AUFGABE
Wie lässt sich der Kommentar über das Containerdorf auf dem Tempelhofer Feld in zwei Sätzen zusammenfassen?

**** TEXT ZUR ANALYSE ****

URI: 
       # taz.de -- Flüchtlinge auf dem Tempelhofer Feld: Dauerhafte Übergangslösung
       
       > In die Container ziehen wieder Flüchtlinge ein. Das ist auch ein Signal,
       > dass Berlin sich verstärkt um Wohnungen kümmern muss. Ein
       > Wochenkommentar.
       
   IMG Bild: Das Containerdorf auf dem Flugfeld Tempelhof
       
       Eigentlich sollten die Container auf dem Tempelhofer Feld längst abgebaut
       sein. Der Senat hatte zugesichert, das Containerdorf längstens zwei Jahre
       als Unterkunft für Geflüchtete zu nutzen – von Ende 2017 bis Ende 2019.
       Doch [1][seit Mittwoch ziehen wieder Menschen in die Container] ein. Und
       das ist auch erst mal gut so. Denn die Not ist groß: Wohnraum und
       Unterkünfte sind knapp. Und die Container sind ja nun mal da.
       
       Dass auf dem Tempelhofer Feld das [2][größte Containerdorf der Stadt]
       entstand, war damals eine höchst umstrittene Entscheidung.
       Vertreter*innen des Senats wehrten sich gegen Vorwürfe, dies sei ein
       Verstoß gegen das Tempelhofer Feld-Gesetz, das jede Bebauung und dauerhafte
       Veränderung verbietet. Die Initiative „100 Prozent Tempelhofer Feld“
       wiederum musste sich gegen den Verdacht verteidigen, sie hätte etwas
       dagegen, dass Flüchtlinge so zentral leben. Der Kompromiss: Die Container
       müssen Ende 2019 wieder weg.
       
       Noch Anfang 2020 hieß es seitens des Landes, [3][dass die Container
       tatsächlich bald abgebaut werden]. Doch dann kam Corona, und wohl auch vor
       dem Hintergrund einer möglichen Evakuierung des griechischen
       Flüchtlingslagers Moria blieben die Container erst mal stehen – als
       Reserve, falls der damalige CSU-Bundesinnenminister Horst Seehofer es dem
       Land doch noch erlauben sollte, [4][Geflüchtete aufzunehmen].
       
       Dazu kam es bekanntlich nicht. Das Dorf war allerdings auch lange
       unbewohnbar, weil das Leitungswasser verschmutzt war. Diese Mängel sollen
       laut Landesamt für Flüchtlingsangelegenheiten inzwischen behoben sein.
       Wobei es etwas stutzig macht, dass – obwohl die Wasserqualität wieder
       gesichert sein soll – trotzdem keine Kinder und keine Schwangeren in dem
       Containerdorf wohnen dürfen.

**** ROHDATEN ****

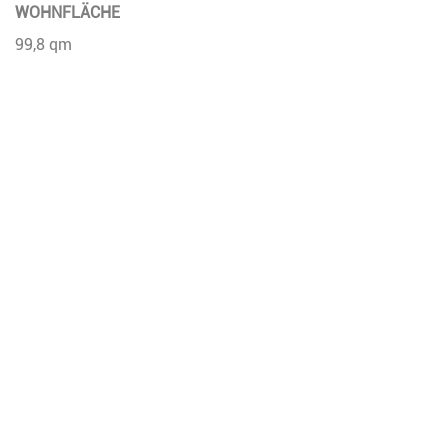
WOHNFLÄCHE
99,8 qm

****

LÖSUNG
Das Containerdorf auf dem Tempelhofer Feld sollte laut Zusage des Senats nur von Ende 2017 bis Ende 2019 Geflüchtete beherbergen, blieb aber nach Beginn der Corona-Zeit und wohl auch mit Blick auf eine mögliche Evakuierung des Lagers Moria als Reserve stehen. Seit Mittwoch ziehen dort wieder Menschen ein, was angesichts knapper Wohnungen und Unterkünfte erst mal gut sei, obwohl trotz angeblich behobener Mängel am Leitungswasser weiterhin keine Kinder und Schwangeren dort wohnen dürfen.